Mobilitas masyarakat juga semakin pulih dari pandemi Covid-19, ditandai dengan perkembangan jumlah wisatawan mancanegara tumbuh 10.746,2%.
Pergerakan IHSG semakin cemerlang di akhir pekandipicu oleh kabar baik yang datang dari Amerika Serikat (AS), inflasi yang menjadi masalah sangat serius akhirnya mengalami penurunan tajam.

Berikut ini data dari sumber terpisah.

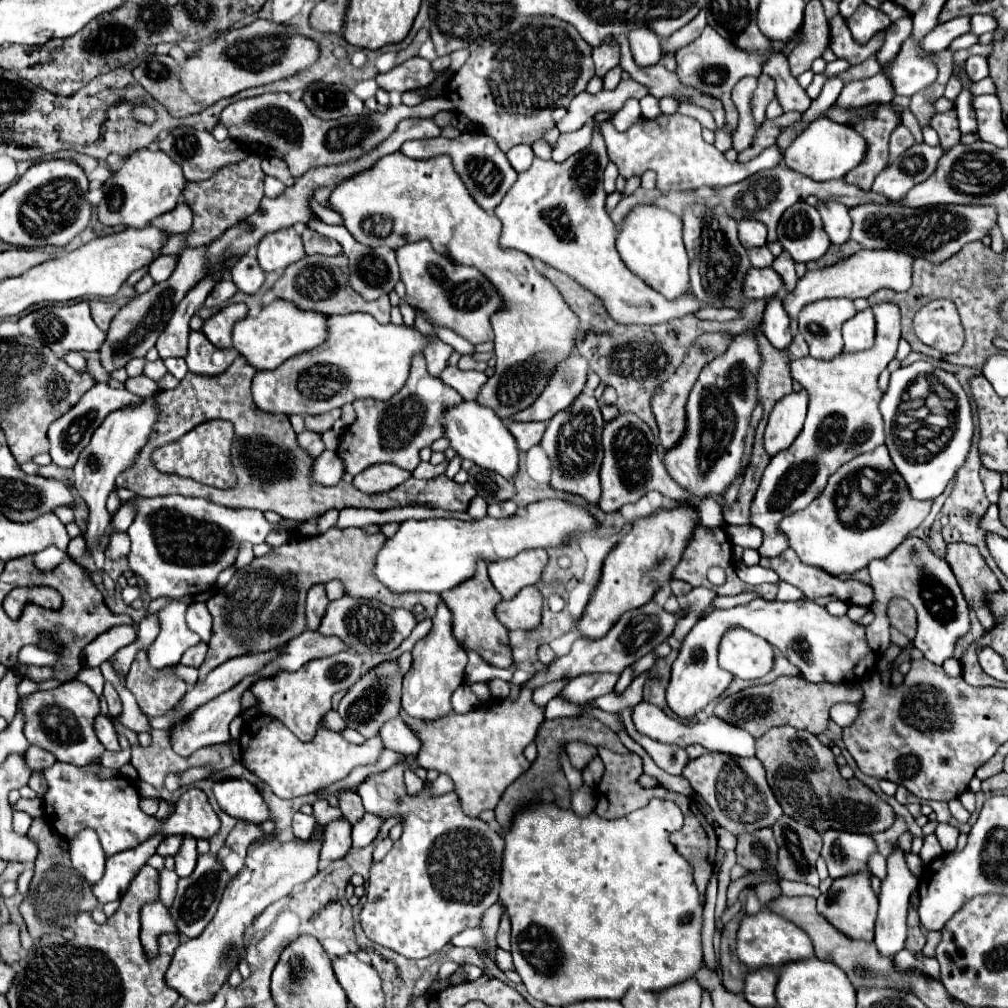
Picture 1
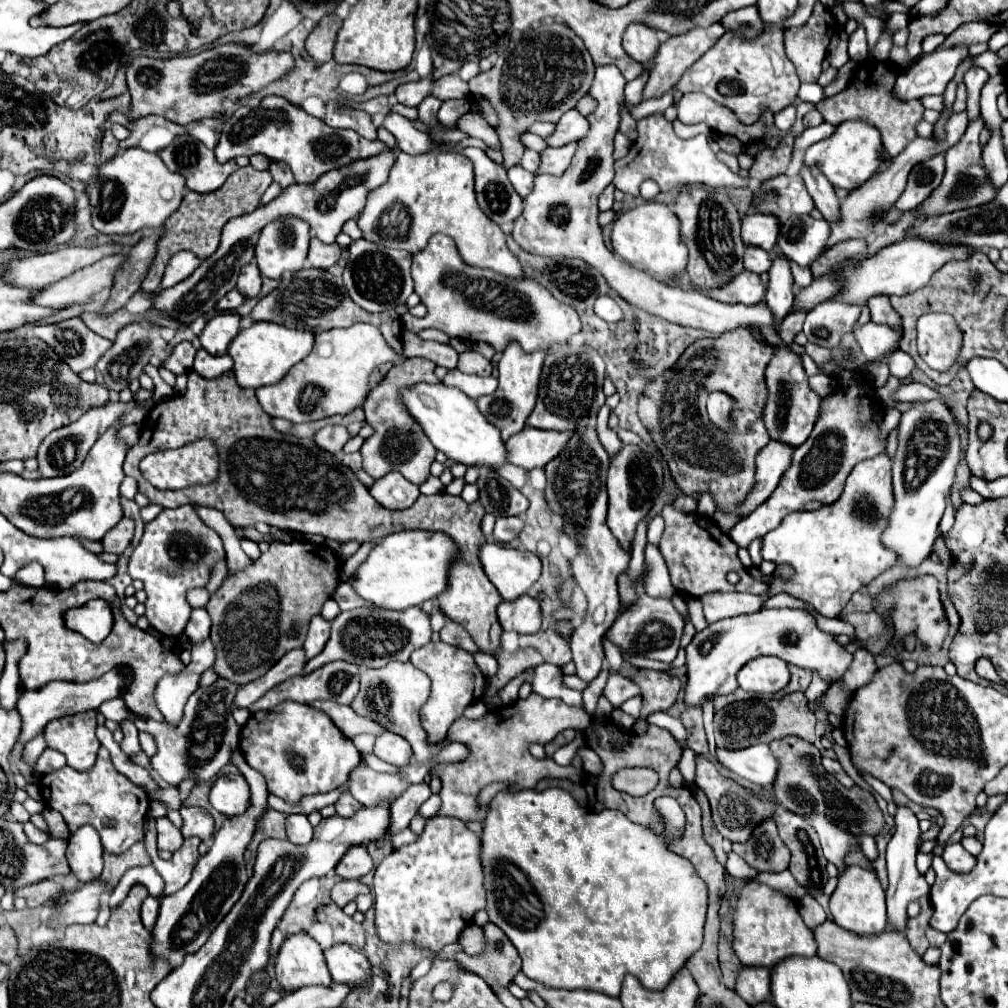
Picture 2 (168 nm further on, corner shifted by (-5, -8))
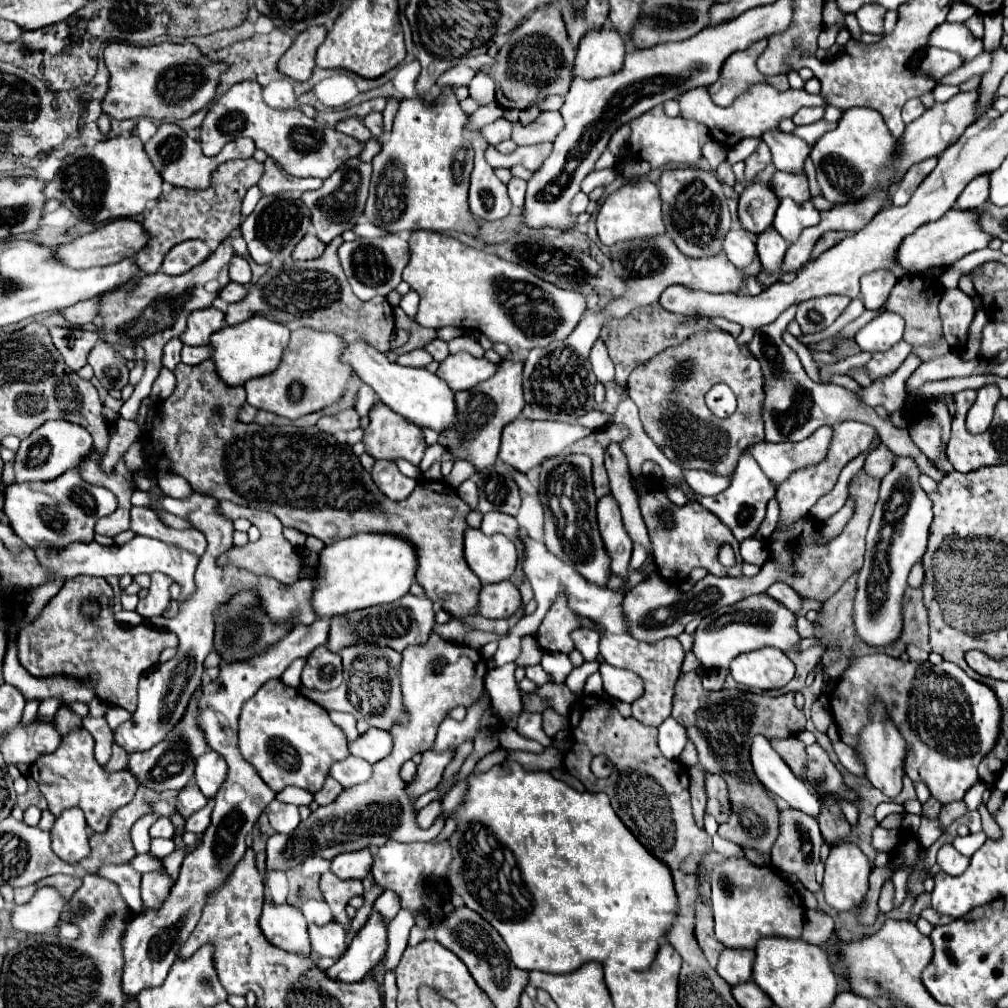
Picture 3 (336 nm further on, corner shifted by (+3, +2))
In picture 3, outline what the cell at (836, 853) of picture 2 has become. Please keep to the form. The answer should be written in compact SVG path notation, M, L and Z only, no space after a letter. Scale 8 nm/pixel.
M755 737L751 747L751 763L755 775L773 793L785 799L793 809L799 809L811 817L817 817L821 807L817 795L813 795L801 779L797 779L787 763L771 749L765 737Z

Kendati demikian, setelahnya IHSG juga mendapat sinyal negatif dari harga komoditas seperti batu bara yang sempat menyentuh US$ 300 per ton dan menjadi yang terendah dalam tujuh bulan terakhir. Penurunan harga batu bara akan berdampak pada gerak saham emiten batu bara yang berpotensi turut melemah.
Salah satu yang paling terdampak adalah saham PT Indo Tambangraya Megah Tbk (ITMG) yang sempat jeblok 7% ke level Rp 37.550 per saham pada perdagangan Jumat (11/11/2022). Bahkan penurunan sempat mencapai 13,88% pada pekan kedua November.
Pada kenyataannya, gejolak ekonomi belum sepenuhnya beranjak dari pasar keuangan Tanah Air. Pelaku pasar masih terus fokus mengamati kebijakan suku bunga baik dari The Fed maupun Bank Indonesia (BI).
Oleh sebab itu, tentu saja pasar kembali bergejolak ketika Bank sentral AS (The Fed) yang mengindikasikan akan terus menaikkan suku bunga. Hal tersebut diungkapkan salah satu pejabat elit The Fed, Christopher Waller, ia menyebut investor lebay alias bereaksi berlebihan terhadap data inflasi yang menunjukkan penurunan, dan suku bunga akan tetap dinaikkan.
Sementara itu, dari dalam negeri Bank Indonesia (BI) yang telah melakukan Rapat Dewan Gubernur (RDG) sejak Rabu (16/11/2022) kemarin, dijadwalkan akan mengumumkan siklus baru kenaikan suku bunga hari ini pada pukul 14.00 WIB.
Konsensus analis dan ekonom memproyeksikan BI akan melanjutkan kebijakan agresifnya bulan ini. BI diramal kembali mengerek BI 7-Day Reverse Repo Rate (BI7DRR) sebesar 50 basis points (bps), berdasarkan konsensus pasar yang dihimpun CNBC Indonesia.
Dari 14 institusi yang terlibat dalam pembentukan konsensus tersebut, delapan memperkirakan kenaikan 50 basis points (bps) menjadi 5,25%, dengan enam lainnya memprediksi kenaikan 25 bps menjadi 5,00%.
Keputusan ini merupakan siklus keempat beruntun, sebelumnya BI sudah mengerek suku bunga acuan sebesar 125 bps hanya dalam waktu tiga bulan, masing-masing sebesar 25 bps pada Agustus, 50 bps pada September, dan 50 bps pada Oktober.
Sementara itu pada Oktober 2022 atau sebelum pengumuman terbaru BI siang ini, posisi suku bunga acuan BI berada di 4,75% sementara suku bunga Deposit Facility sebesar 4,00%, dan suku bunga Lending Facility ada di 5,50%.